Many AIDS drugs have never been patented in hard-hit African countries; in fact, virtually none of the 325 medications on the World Health Organization's Essential Drug list are under patent in Africa. Moreover, writing in the Journal of the American Medical Association, Amir Attaran of Harvard University's Kennedy School of Government and Lee Gillespie-White of the International Intellectual Property Institute concluded that "geographic patent coverage does not appear to correlate with antiretroviral treatment access in Africa, suggesting that patents and patent law are not a major barrier to treatment access."

Anyway, firms make virtually every compound available at a steep discount, often less than charged for generic knock-offs.

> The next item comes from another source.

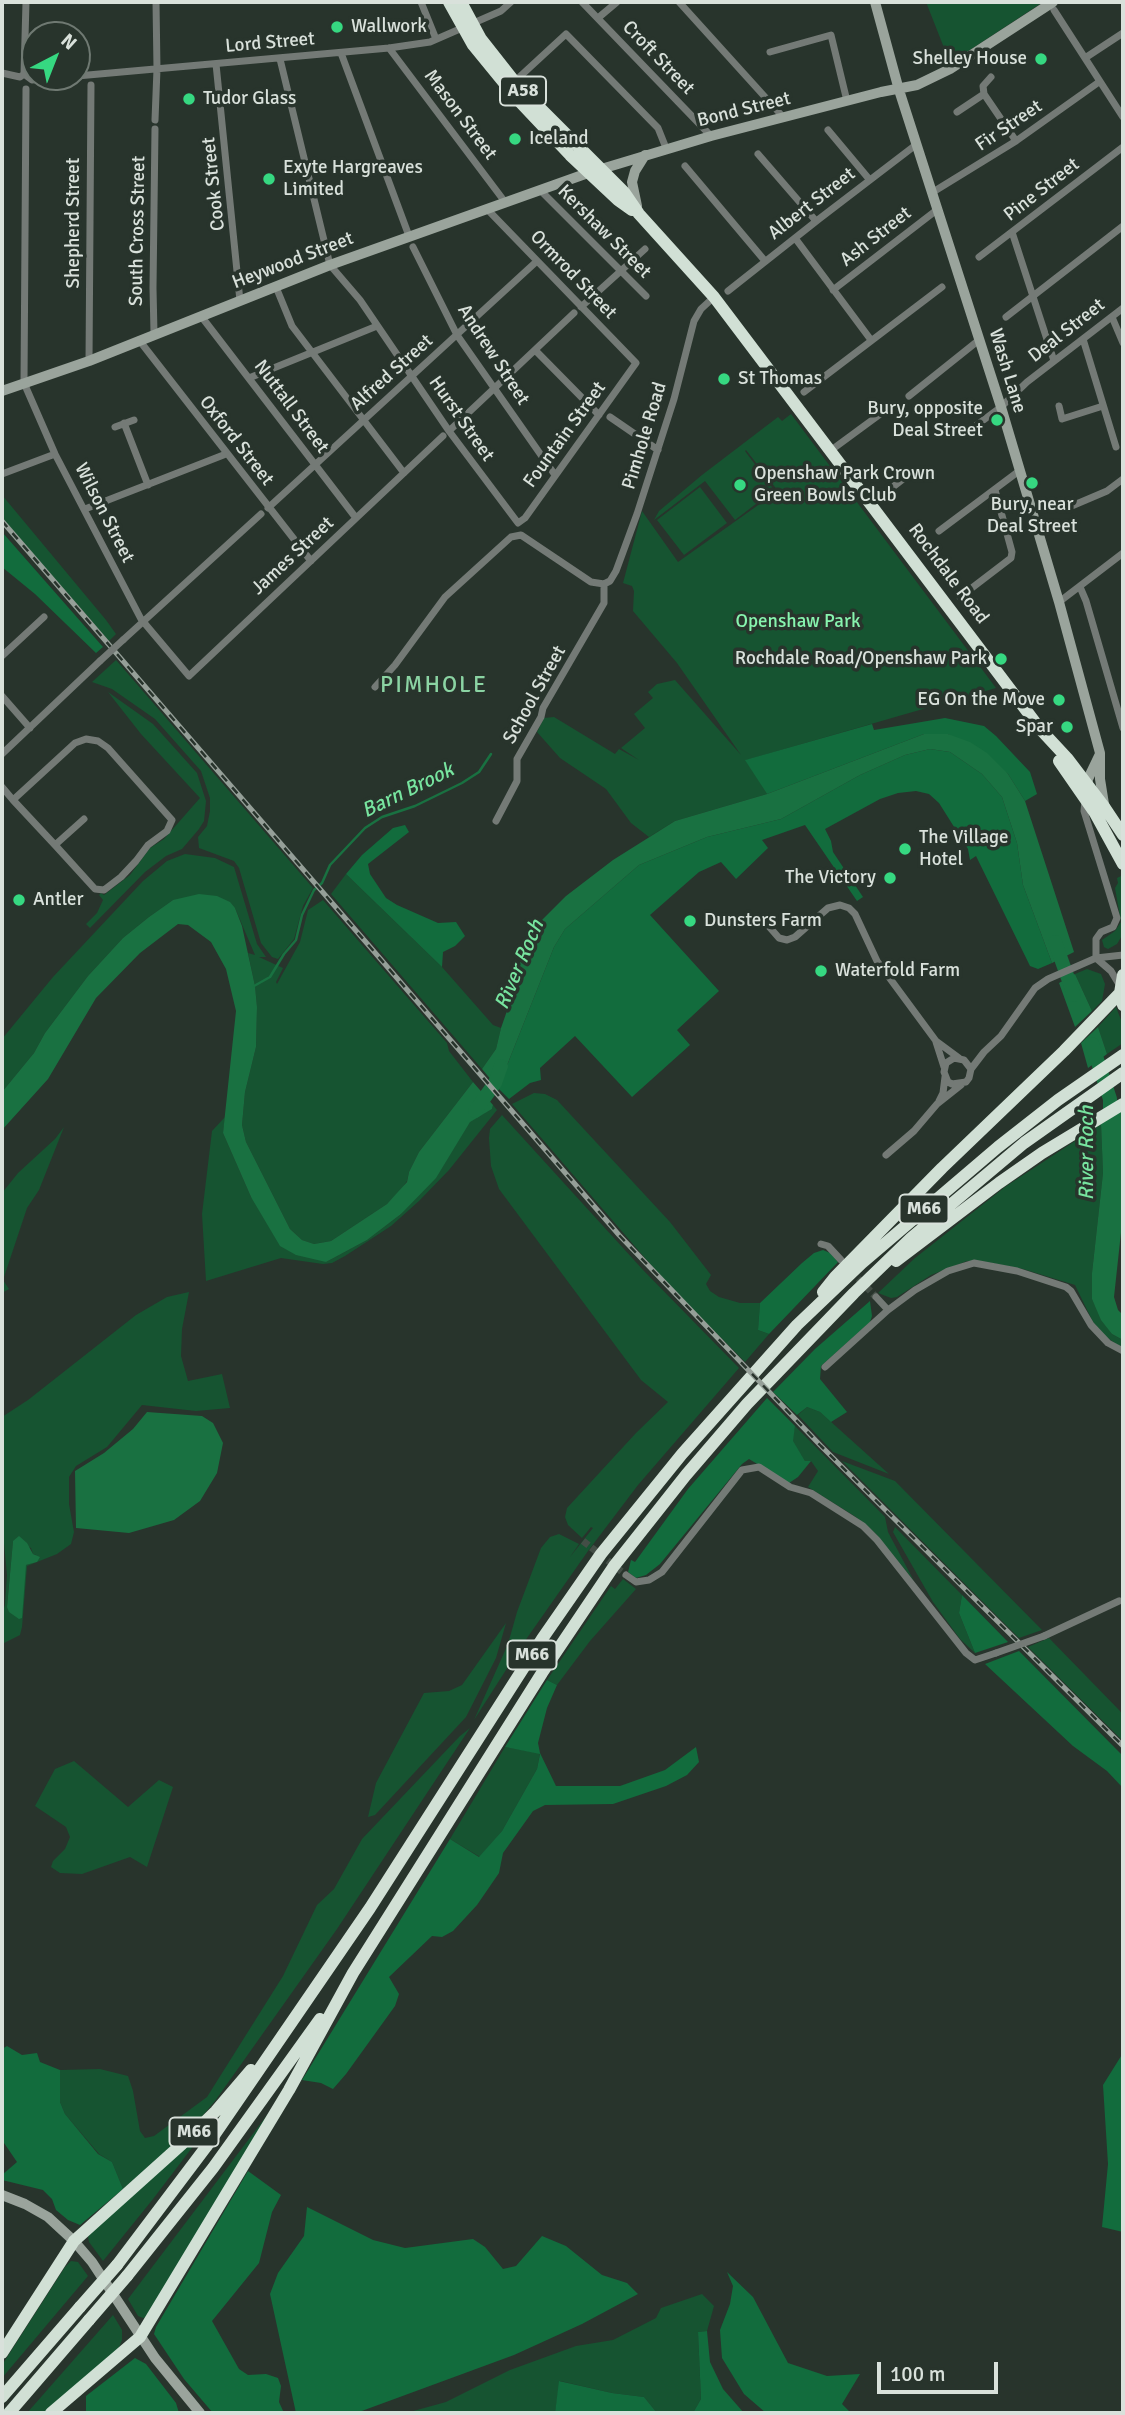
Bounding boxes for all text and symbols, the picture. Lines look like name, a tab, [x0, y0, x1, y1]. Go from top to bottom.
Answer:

Companies like Boehringer Ingelheim, Merck, and Pfizer donate some of their AIDS medicines and run treatment programs that reach tens of thousands of people.

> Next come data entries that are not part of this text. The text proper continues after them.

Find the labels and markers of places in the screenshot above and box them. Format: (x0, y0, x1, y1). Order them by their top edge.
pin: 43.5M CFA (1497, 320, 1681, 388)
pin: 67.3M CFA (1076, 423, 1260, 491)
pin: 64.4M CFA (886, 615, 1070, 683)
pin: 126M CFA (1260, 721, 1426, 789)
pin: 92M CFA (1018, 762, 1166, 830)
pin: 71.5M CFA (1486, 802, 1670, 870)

Inadequate health care systems pose a far greater barrier to AIDS care. Observes Dr. J.W. Lee, Director-General of the WHO: "Today, we have medicines to treat AIDS patients for a dollar a day or less but these medicines are not getting to the people who need them." Thus, "investing in treatment for AIDS also means strengthening health systems."

Although targeted for their alleged greed and price-gouging in America, U.S. firms are leaders when it comes to corporate philanthropy. Most companies make free or low-cost medicine available to those in genuine need.

The number of Americans benefiting from such initiatives has risen from 1.5 million in 1998 to 5.5 million in 2002. As noted earlier, companies do much to help those afflicted with HIV infection overseas; the drugmakers undertake a variety of initiatives directed at malaria, tuberculosis, and other diseases as well.

Moreover, the companies give substantially to charity. A Chronicle of Philanthropy survey found that an astonishing third of business charitable contributions came from the big R&D drugmakers. Pharmaceutical companies landed the top four giving spots as well as another three in the top 50 contributors.

Unfortunately, attacks on the drug industry often come from comfortable people who don't mind paying for medical and hospital care. Hospital care consumes nearly a third of health care dollars. Doctors and clinical services get a fifth. A miscellany of everything from dental to over-the-counter drugs take another fifth.

Only 11 percent went to medicine in 2002. Yet many Americans expect to get high value drugs for free, or nearly so.

The message? Save my life, cure my cancer, clear my arteries, staunch my nausea, but do so for less than I spend on eating out every month. People who think drugs are expensive should consider the cost of not having drugs.

And there's no short-cut. Companies test between 5,000 and 10,000 compounds for every one that ends up approved for sale. Among the latter, seven of ten don't even pay for their own costs. The other three have to pay for everything, including the many dry holes.

Is it unseemly for companies to profit from making medicine? Without a profit incentive, American firms would not have spent $33 billion last year on R&D. They would not have discovered, developed, tested, and won FDA approval for 86 new medicines last year.

Particularly important are the 35 new biologics and molecular entities. Six address cancer, three target AIDS, and seven combat genetic disorders. Tetanus, diptheria, psoriasis, pneumonia, Alzheimer's, botulism, and hemophilia also were on the target list.

And progress continues. Avastin, approved by the FDA in February, promotes angiogenesis, which prevents the creation of new blood vessels necessary for tumors to grow.

The drug offered substantial benefits even for patients with advanced bowel cancer. "Seeing a survival advantage of this magnitude is unusual," explained the FDA's Dr. Patricia Keegan.

Avastin also is likely to be useful in treating breast, kidney, pancreatic, and lung cancer. Moreover, another 30 drugs
employing the same treatment technique are in development by such firms as Bayer, Novartis, and Pfizer. Surely these substances are worth paying for.

Bashing the drugmakers may win votes. But the price of such demagoguery will be high if fewer drugs are developed and fewer people are treated as a result. We need more, not fewer, drugs like Avastin.

Doug Bandow is a Senior Fellow at the Cato Institute and the author of The Politics of Plunder: Misgovernment in Washington.